Chua Tee Yong (BN-Labis) said that he understood the "public sentiment" that "they are taking my money and screwing around" due to the coincidental timing and amounts involved.

DAP parliamentary leader Lim Kit Siang concurred, saying that the revelation that the bonds are due to mature soon raised  "valid questions over a lack of proper accountability and transparency in the running of ValueCap."

"The credibility of the government is at stake as there are already reasons for suspicions over this proposal, the root of which is the crisis of confidence in our government."

DAP publicity chief Tony Pua also released a statement on behalf of the party, asking if Finance Minister Datuk Seri Najib Razak has "misled Malaysians with regards to the purpose of the RM5 billion loan from EPF to ValueCap?"

"The purpose of the RM5 billion load from EPF to ValueCap as instructed by the Finance Minister is a clear case of a mega bail-out of Valuecap whose investment lifespan has already ended nearly 3 years ago.," the statement from the Petaling Jaya Utara MP said.

DAP further called on Najib, who is also Deputy Prime Minister, to immediately cancel the injection into ValueCap, as it "has failed to even protect the principal value of the stocks despite the fact that the market has enjoyed a spectacular bull run till early this year."

It also demanded a full disclosure of ValueCap investment since 2003 to explain its inability to repay the initial loans.

BN MPs however, said that it could not be concluded that EPF funds would be used to bail Valuecap out from its outstanding debt.

"Without further details, I cannot speculate on how the funds will be utilised. But I hope the government releases more information, then question marks can be answered," Chua told The Malaysian Insider.

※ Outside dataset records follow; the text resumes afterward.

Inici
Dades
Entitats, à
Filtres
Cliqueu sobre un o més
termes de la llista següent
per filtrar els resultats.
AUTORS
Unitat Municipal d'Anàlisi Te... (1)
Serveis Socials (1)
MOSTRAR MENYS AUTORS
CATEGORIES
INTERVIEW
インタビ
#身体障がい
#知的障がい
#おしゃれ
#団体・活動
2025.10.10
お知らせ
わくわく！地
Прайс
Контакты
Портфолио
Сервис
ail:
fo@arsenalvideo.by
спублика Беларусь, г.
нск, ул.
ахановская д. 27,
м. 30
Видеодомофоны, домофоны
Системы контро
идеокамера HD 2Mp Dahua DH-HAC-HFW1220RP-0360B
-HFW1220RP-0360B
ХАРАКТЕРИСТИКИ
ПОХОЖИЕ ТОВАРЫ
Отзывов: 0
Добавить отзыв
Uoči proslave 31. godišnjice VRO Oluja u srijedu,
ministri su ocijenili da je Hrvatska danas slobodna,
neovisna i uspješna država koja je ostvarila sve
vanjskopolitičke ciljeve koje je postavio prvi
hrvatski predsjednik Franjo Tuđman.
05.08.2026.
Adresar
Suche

Datuk Tajuddin Abdul Rahman (BN-Pasir Salak) also insisted that there were many ways for businesses to restructure loans and the extension of the bonds' maturity did not mean that the EPF money would be squandered.

"Valuecap is an investment company run by professionals and the government would have considered the pros and cons of the move. After all, the funds are guaranteed by the government," Tajuddin added.

"EPF is meant to provide funds to earn profits from such investments. Valuecap is just the vehicle. What is wrong with buying undervalued stocks?"

The Umno MP also said that the government was not covering up details but it was standard practice in the business world to keep strategies and plans close to one's chest insteaf of "declaring everything to the whole world."

When contacted, Khazanah Nasional said it would respond to the issue tomorrow - The Malaysian Insider.